20.000 combattants de Daech en liberté

Sébastien Boussois souligne que le risque du développement d’une mythologie de vengeance de la part des jeunes ou d’individus qui ne seront pas forcément partis sur le terrain de ce qui était le califat va peut-être aussi susciter des vocations.

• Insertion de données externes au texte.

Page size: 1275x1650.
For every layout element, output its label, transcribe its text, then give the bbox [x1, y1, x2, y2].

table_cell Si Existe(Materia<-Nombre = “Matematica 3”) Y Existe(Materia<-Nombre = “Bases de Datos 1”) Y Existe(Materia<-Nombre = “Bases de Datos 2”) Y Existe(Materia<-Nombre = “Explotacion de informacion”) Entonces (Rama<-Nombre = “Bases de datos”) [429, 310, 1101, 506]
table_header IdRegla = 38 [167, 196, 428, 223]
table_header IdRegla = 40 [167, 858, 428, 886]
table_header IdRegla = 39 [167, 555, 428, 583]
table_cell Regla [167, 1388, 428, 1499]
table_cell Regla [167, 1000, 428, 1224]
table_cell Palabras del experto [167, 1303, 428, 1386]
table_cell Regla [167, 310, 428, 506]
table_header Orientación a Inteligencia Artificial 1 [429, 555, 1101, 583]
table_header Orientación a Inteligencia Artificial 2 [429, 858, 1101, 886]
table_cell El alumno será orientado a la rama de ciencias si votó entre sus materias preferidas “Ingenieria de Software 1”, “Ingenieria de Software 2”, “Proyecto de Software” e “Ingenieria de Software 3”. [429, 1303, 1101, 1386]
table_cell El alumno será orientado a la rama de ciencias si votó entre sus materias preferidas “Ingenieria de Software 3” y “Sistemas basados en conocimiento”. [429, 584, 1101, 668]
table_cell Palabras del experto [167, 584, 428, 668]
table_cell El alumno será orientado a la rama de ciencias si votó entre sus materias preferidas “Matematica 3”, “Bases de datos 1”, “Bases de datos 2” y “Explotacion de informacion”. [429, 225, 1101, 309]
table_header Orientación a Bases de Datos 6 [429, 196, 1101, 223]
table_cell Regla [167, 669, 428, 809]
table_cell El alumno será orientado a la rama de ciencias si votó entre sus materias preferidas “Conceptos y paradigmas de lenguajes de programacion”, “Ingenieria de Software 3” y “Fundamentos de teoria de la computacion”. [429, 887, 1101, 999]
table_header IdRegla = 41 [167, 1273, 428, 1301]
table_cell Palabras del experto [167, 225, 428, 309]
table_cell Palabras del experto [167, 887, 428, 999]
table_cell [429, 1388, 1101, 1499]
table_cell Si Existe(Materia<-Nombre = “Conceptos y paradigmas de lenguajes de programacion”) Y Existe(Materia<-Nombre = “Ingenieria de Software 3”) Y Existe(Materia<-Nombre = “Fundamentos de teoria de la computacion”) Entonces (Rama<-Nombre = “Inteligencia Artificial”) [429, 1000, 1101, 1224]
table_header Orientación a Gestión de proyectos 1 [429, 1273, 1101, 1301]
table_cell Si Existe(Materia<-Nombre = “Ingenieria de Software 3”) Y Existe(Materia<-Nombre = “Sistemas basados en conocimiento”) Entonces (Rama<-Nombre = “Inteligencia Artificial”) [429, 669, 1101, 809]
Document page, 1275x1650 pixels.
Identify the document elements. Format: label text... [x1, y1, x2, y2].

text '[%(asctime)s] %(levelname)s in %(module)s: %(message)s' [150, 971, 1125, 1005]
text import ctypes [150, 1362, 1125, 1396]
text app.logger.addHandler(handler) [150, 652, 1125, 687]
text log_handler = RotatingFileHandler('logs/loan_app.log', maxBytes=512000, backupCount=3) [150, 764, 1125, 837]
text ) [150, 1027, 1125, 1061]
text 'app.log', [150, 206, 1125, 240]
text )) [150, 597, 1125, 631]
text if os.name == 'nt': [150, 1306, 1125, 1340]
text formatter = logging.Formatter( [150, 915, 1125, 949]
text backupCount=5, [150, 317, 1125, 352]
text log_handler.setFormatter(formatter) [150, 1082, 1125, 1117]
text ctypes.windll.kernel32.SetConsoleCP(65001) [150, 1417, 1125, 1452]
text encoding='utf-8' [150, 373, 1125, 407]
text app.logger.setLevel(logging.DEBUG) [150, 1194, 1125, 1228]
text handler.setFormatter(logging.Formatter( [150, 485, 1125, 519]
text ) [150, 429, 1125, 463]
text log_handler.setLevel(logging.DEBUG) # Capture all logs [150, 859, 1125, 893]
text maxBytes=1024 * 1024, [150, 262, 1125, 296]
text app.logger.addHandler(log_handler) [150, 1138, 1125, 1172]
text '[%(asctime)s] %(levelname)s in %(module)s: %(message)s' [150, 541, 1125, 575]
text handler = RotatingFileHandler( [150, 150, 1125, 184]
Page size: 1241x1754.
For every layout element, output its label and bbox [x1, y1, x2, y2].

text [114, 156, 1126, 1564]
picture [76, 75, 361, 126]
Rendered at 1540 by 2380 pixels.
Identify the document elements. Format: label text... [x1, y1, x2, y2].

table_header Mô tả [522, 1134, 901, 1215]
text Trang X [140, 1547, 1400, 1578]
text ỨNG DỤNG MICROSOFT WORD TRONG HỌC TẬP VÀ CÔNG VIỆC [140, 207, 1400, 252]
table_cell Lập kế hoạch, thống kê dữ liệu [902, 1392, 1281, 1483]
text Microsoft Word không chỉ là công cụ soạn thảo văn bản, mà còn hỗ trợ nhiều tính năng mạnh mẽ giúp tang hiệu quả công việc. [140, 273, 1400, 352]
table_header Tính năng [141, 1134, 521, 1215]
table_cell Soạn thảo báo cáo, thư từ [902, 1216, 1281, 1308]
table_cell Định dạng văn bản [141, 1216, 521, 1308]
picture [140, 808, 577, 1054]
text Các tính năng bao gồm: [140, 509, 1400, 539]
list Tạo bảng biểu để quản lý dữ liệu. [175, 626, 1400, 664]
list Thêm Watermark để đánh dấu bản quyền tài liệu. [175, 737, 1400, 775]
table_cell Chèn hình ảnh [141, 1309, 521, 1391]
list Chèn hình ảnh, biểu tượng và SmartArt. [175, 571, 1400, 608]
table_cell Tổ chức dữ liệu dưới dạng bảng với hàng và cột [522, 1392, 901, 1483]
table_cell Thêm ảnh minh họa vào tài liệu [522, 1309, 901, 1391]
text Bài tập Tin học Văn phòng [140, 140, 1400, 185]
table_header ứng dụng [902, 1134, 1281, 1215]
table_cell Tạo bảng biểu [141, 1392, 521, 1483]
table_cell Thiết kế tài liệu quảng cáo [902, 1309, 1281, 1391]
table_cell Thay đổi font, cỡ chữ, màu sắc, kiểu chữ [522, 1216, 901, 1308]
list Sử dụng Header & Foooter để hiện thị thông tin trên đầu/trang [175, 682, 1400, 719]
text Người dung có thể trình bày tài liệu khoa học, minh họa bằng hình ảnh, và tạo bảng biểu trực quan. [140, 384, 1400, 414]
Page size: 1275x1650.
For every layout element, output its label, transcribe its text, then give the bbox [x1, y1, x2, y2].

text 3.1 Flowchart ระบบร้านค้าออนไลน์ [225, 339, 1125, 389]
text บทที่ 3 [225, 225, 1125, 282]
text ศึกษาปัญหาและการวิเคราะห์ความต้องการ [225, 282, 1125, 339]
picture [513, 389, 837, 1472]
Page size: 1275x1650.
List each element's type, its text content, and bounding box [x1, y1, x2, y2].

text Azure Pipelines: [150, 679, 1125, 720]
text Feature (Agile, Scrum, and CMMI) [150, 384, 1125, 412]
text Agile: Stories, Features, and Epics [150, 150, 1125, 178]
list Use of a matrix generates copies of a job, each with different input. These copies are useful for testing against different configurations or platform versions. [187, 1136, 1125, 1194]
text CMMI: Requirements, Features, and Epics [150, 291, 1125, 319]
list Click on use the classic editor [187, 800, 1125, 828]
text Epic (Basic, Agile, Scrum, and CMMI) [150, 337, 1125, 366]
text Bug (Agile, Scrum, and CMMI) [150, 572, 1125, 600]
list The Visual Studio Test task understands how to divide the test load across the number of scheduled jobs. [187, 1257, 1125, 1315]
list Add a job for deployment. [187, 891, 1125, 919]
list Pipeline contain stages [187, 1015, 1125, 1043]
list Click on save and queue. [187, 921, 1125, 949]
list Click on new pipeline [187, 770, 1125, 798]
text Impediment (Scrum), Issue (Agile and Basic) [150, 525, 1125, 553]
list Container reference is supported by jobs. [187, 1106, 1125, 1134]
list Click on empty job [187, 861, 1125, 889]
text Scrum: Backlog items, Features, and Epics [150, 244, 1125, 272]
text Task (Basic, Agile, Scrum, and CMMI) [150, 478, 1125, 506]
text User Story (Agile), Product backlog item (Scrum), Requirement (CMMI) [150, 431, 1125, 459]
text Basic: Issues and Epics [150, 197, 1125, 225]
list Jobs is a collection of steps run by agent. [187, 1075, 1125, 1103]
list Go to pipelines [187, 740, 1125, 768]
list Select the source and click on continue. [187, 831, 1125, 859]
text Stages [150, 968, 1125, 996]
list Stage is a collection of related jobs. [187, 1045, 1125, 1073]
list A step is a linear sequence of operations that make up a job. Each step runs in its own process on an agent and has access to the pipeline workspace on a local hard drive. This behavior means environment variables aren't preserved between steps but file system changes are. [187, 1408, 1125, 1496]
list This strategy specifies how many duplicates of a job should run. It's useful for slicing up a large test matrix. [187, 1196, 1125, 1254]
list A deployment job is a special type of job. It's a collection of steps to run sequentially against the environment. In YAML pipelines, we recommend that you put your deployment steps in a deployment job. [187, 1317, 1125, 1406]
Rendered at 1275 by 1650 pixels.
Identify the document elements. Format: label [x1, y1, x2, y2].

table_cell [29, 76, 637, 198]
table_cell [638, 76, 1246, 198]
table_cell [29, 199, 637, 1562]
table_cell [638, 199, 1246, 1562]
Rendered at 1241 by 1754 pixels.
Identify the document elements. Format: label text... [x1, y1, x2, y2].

Et pour lui, les services de sécurité en Europe, en Belgique, sont déjà plus vigilants qu’a l’accoutumée. "J’ai assisté il y a 15 jours au Conseil national de sécurité et le directeur de l’OCAM, comme Frederick Van Nuys, soulignait déjà l’importance de rester vigilant, pas uniquement par la mort maintenant d’al-Baghdadi, mais par la situation au Moyen-Orient".

Le Conseil de sécurité des Nations unies a émis un rapport le 15 juillet dernier avançant le chiffre de 20.000 combattants de l’Armée de Daech dispersés entre la Syrie, l’Irak, l’Afghanistan et la Libye, "ce qui à un moment ou à un autre pourrait évidemment représenter une menace pour nous".

De quoi obliger l’OCAM à revoir son niveau d’alerte ? "Je crois que ça va au-delà de ce niveau d’alerte qu’on augmente et qu’on descend", ajoute Sébastien Boussois. "Il y a un travail extrêmement important de la part des services belges, en collaboration avec les services français, en particulier depuis les attentats de 2016 qui ont frappé les deux pays. Je crois que l’OCAM reste extrêmement vigilant. Maintenant, je pense que la priorité est essentielle, est pédagogique, est citoyenne […] Pendant tout le temps où nous nous sommes concentrés sur la mort d’al-Baghdadi et sur la situation du djihadisme, on se retrouve à ignorer à mon avis d’autres extrémismes violents qui proviennent, dans une société polarisée aujourd’hui, de ceux qui voudraient en découdre aujourd’hui avec les musulmans. Et on voit bien, l’attentat qui a été perpétré hier à la mosquée de Bayonne était le reflet tout à fait de ça, d’un militant d’extrême droite qui voulait s’en prendre à des musulmans. Il faut mener ce combat sur tous les fronts".